Odp: Romans z żonatym. Koniec. Teraz nękanie przez żonę.
Pikupik2019 napisał/a:
Hrefi napisał/a:

Jeszcze raz napiszę - jeśli ktoś zaczął romans w 2019 roku to powinien szukać przyczyn w 2015.

No to u mnie się zgadza. 3 lata temu podjęliśmy decyzję o dziecku a w 9 miesiącu ciąży zaczął się romans mojego męża.

Bazooka napisał/a:

Pikupik, co czujesz do męża? Czy wolałabyś żeby został?

Wiesz, najpierw to ja mu wykrzyczałam, że odchodzę bo zaczął kłamać i mocno angażować się w nową znajomość. Wtedy wybłagał mnie żebym została - zgodziłam się bo kochałam go bardzo, miałam nadzieję, że się opamięta no i chciałam ratować rodzinę. Zostawił mnie 2 miesiące później jak już upewnił się, że ONA go przyjmie.
Czuję do niego ogromny żal, bo mnie zawiódł nie tylko jako mąż ale też jako człowiek. Nie tylko mnie zostawił, ale też zostawił mnie w potrzebie.
Teraz po tych 5 miesiącach mając przed oczami całokształt jego zachowania (odkąd poznał panią, jak odchodził i jak zachowuje się teraz) nie byłabym w stanie mu ponownie zaufać.
I u nas było odwrotnie. To mąż miał zawsze niską samoocenę i to ona zaczęła mu kadzić, że jest taki fajny, że nigdy takiego gościa nie poznała. Po jakimś czasie ona wyznała, że się w nim zakochała więc on poczuł się dowartościowany i też się zakochał z tej wdzięczności.

bagienni_k napisał/a:

Tylko nie ogarniam, że ludzie się potrafią tak zmienić w małżeńśtwie...

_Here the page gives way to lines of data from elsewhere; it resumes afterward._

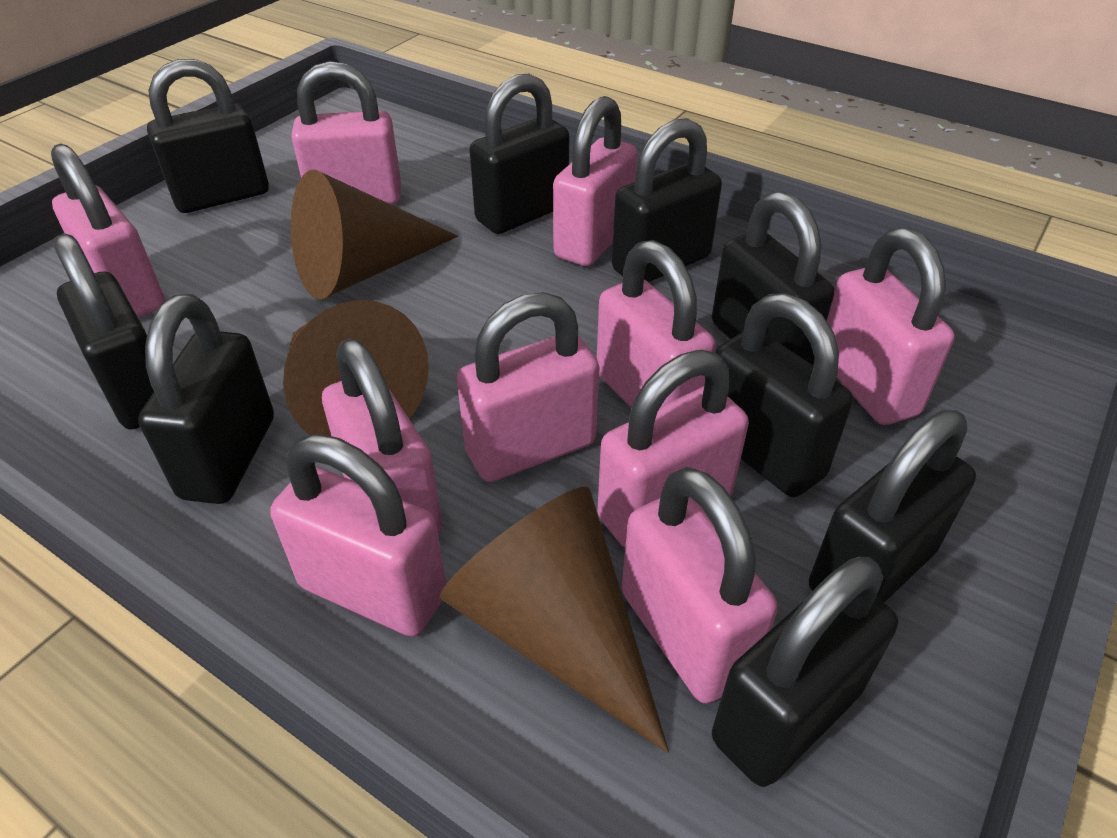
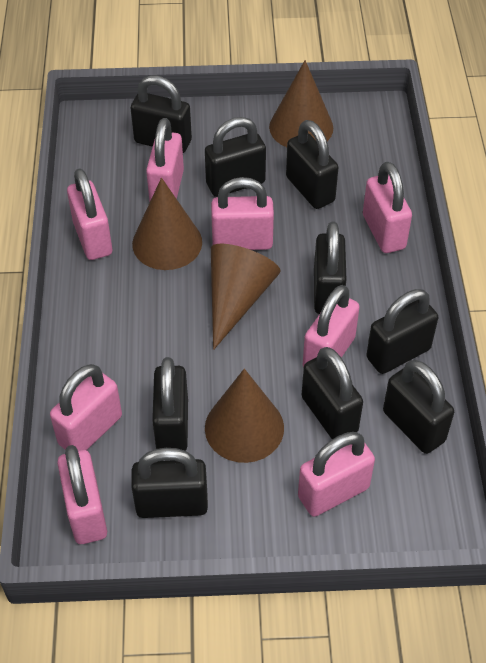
brown cone: [283,300,429,436] [291,170,458,299] [440,487,669,753] = 3 -> [132,178,202,270] [205,369,284,463] [211,244,281,350] [269,60,333,147] = 4
pink padlock: [51,144,165,318] [270,434,446,637] [291,61,401,205] [322,339,443,534] [457,292,600,482] [553,96,638,266] [597,240,716,408] [597,350,749,548] [622,467,778,704] [827,228,955,425] = 10 -> [50,364,122,451] [57,445,107,544] [67,168,112,260] [146,118,184,201] [211,177,274,250] [298,432,375,517] [303,285,360,368] [363,162,412,253] = 8

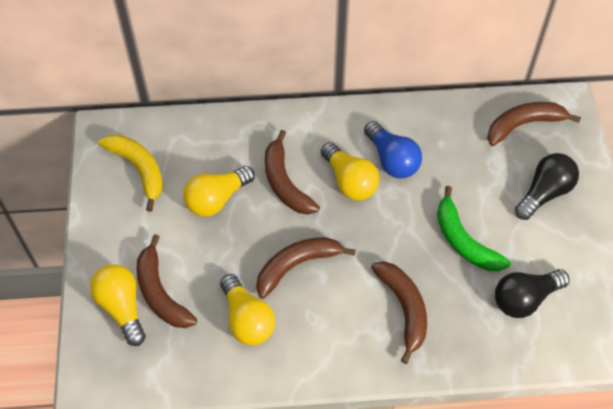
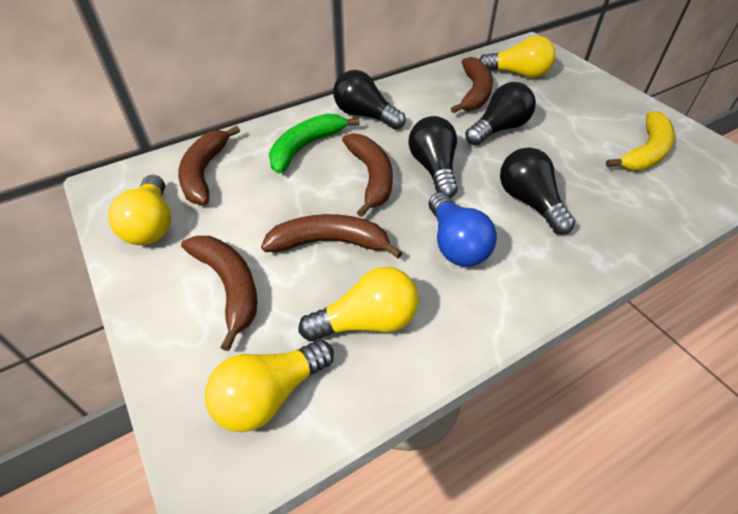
black light bulb: [495,269,570,318] [515,153,579,220] = 2 -> [333,70,406,130] [409,116,458,198] [465,82,536,146] [500,148,575,235] = 4

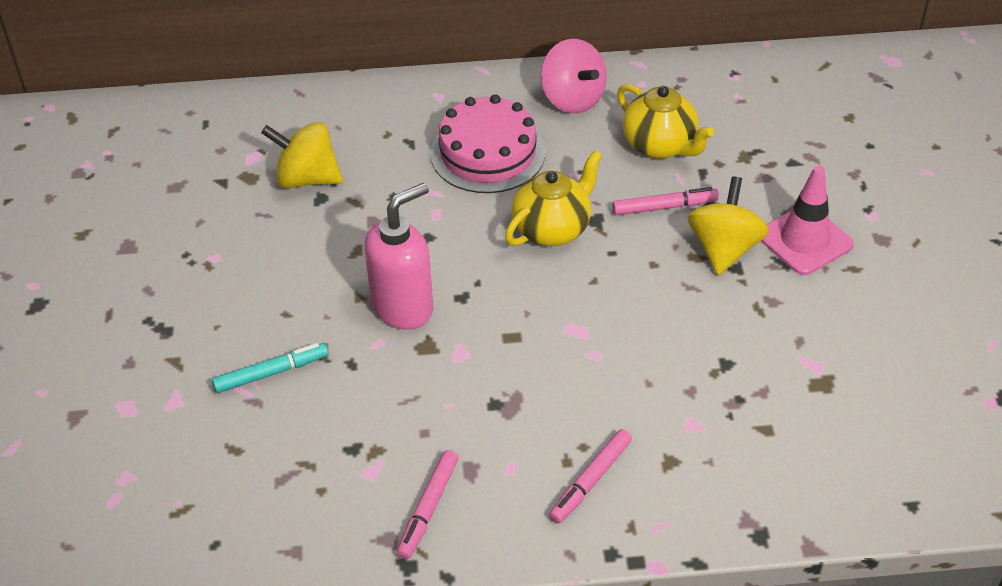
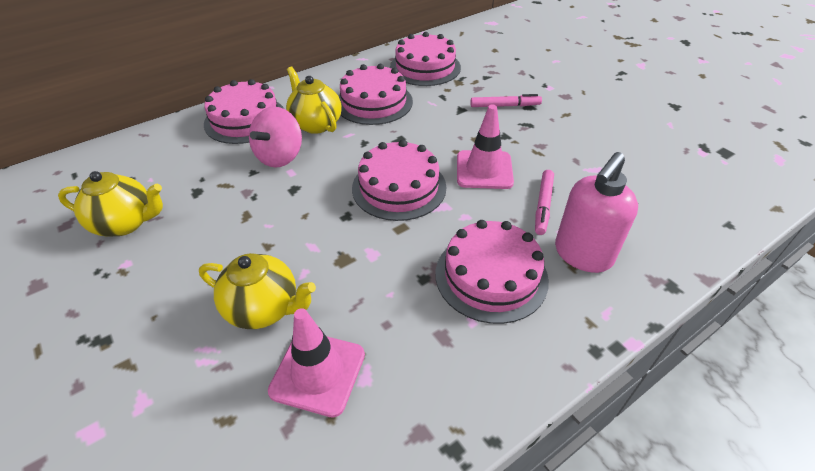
pink cake: [430,95,546,193] = 1 -> [204,79,284,144] [338,64,413,125] [352,140,446,221] [390,32,461,86] [435,220,549,324] = 5
pink marker: [397,450,458,559] [549,429,632,523] [612,187,719,215] = 3 -> [470,94,542,107] [535,170,554,235] = 2
pink traffic cone: [761,166,854,275] = 1 -> [268,308,365,418] [457,105,514,189] = 2
turquoise marker: [212,343,328,393] = 1 -> none = 0
yellow spinning top: [261,122,343,188] [687,177,769,275] = 2 -> none = 0
yellow teapot: [505,150,602,246] [617,84,714,159] = 2 -> [58,171,163,237] [199,253,316,329] [286,67,341,134] = 3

Ja myślę, że każdy idąc przez życie się zmienia. Także pod wpływem osoby z którą jest dłużej (np. żony/męża). Czasem się zdarza, że ludzie są na tyle dobrani, że zmieniają się w tym samym kierunku i w tym samym czasie (np. dojrzewają do dzieci, chcą domu z ogródkiem, podróży do Meksyku itp). Częściej jednak zaczynają się po prostu w pewnym momencie rozmijać - ktoś już jest na coś gotowy, a ktoś nie i się do tego przymusza.  Wtedy wszystko zaczyna się rozłazić. Jeśli się nie rozmawia o tym to pojawia się frustracja i zaczyna się myślenie tunelowe, że gdzieś indziej będzie lepiej. Będzie. Ale do czasu i pod warunkiem, że rzeczywiście się trafi na osobę dopasowaną i rozwijającą się w podobnym tempie. Tak mi się wydaje.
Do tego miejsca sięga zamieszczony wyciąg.